AVT Köln

In den letzten Jahren hat sich das Interesse an der Existenz von transgenerationalen Prozessen stark entwickelt. Inzwischen wurden die zugrundeliegenden Mechanismen vielfach untersucht und nachgewiesen. Diese evolutionär bedeutsamen und sinnvollen Prozesse führen teilweise zu unerwünschten, schmerzhaften bis hin zu lebensbeeinträchtigenden Begleiterscheinungen (transgenerationale Trauma-Transmission). Die zentrale Bedeutung der Psychotherapie blieb in diesem Zusammenhang jedoch noch eher undeutlich.

Die – eher journalistischen und populärwissenschaftlichen – Reportagen von Sabine Bode („die vergessene Generation“, „Kriegskinder“, „Kriegsenkel“ usw.) wurden zu Bestsellern und waren für viele Menschen Anlass, sich mit ihren eigenen Geschichten bzw. den ihrer Familien zu beschäftigen. Dabei wurden auch Stimmen laut, die einen professionellen psychotherapeutischen Umgang mit den Phänomenen fordern.

In vielen Untersuchungen (zum Beispiel von Radebold im Zusammenhang mit dem Schicksal der Vertriebenen und Freyberger im Zusammenhang mit Zweitem Weltkrieg, Drittem Reich und vor allem Holocaust) hat sich gezeigt, dass Menschen in folgenden Generationen unter Traumata leiden können, die nicht sie selber, sondern ihre Vorfahren erlitten haben. Das macht eine Bearbeitung/Behandlung naturgemäß schwierig, da es sich dabei gewissermaßen um „Phantomschmerzen“ handelt.

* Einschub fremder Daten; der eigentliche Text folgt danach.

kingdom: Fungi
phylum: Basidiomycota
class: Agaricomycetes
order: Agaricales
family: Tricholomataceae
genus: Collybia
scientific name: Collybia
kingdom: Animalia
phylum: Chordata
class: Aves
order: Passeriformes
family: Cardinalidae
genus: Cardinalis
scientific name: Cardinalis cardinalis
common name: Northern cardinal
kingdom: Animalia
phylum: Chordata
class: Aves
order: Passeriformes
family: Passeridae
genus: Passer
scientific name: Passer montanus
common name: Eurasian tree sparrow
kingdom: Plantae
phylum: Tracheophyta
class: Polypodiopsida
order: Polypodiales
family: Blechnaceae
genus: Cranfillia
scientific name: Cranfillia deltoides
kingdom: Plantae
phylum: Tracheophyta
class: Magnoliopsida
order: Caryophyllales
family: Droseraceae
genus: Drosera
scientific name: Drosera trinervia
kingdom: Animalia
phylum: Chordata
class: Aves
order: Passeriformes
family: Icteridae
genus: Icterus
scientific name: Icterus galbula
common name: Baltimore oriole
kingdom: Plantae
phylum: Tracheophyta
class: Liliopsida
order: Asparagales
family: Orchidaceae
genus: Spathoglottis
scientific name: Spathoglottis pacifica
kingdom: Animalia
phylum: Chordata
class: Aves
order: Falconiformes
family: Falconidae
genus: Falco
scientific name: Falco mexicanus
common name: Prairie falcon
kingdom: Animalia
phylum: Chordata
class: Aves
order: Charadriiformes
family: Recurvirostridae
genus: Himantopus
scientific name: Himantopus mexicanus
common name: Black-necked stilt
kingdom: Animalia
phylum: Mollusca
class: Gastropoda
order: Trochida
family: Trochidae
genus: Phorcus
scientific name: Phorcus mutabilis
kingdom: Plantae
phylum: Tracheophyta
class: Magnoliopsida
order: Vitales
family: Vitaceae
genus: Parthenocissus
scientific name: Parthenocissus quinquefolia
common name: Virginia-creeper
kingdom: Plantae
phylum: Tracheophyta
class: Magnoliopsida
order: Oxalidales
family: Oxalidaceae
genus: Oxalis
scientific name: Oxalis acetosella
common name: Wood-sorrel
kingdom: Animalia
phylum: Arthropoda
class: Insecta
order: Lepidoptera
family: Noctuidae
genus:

Wie stark und auf welche Weise sowohl genetische Phänomene (Beispiel Epigenese) als auch die Macht von Umwelteinflüssen (Beispiel Modelllernen) das Verhalten beeinflussen und steuern ist seit längerem wissenschaftlicher Untersuchungsgegenstand. Aus diesem Grund erscheint es sinnvoll, sich mit den Auslösephänomenen ebenso zu befassen, wie mit den Veränderungsoptionen.

Im Seminar soll dabei als erster Schritt das Erkunden von Möglichkeiten stehen, die transgenerationalen Phänomene erfassen zu können. Da bieten sich vor allem systemische Instrumente wie insbesondere die Arbeit mit Genogrammen an. Dabei soll Wert gelegt werden auf traumaassoziierte Vorgänge wie Krieg, Flucht und Vertreibung, die ebenso in den individuellen Geschichten der Familien als auch in ganz aktuellen Geschehnissen zu finden sind.

Als nächster Schritt sollen therapeutische Ansätze besprochen werden, wie wir mit den Phänomenen umgehen können. Hier kann auf die langjährige Erfahrung im traumatherapeutischen Bereich zugegriffen werden, wie sie im tiefenpsychologischen Ansatz (vor allem von Luise Reddemann), aber auch in der Verhaltenstherapie und im EMDR schon lange angewendet werden.

Als weitere Perspektive sollte aber auch das Vorliegen von salutogenetischen Optionen erkundet werden: Die transgenerationale Weitergabe beinhaltet auch heilsame Prozesse, die psychotherapeutisch genutzt werden können!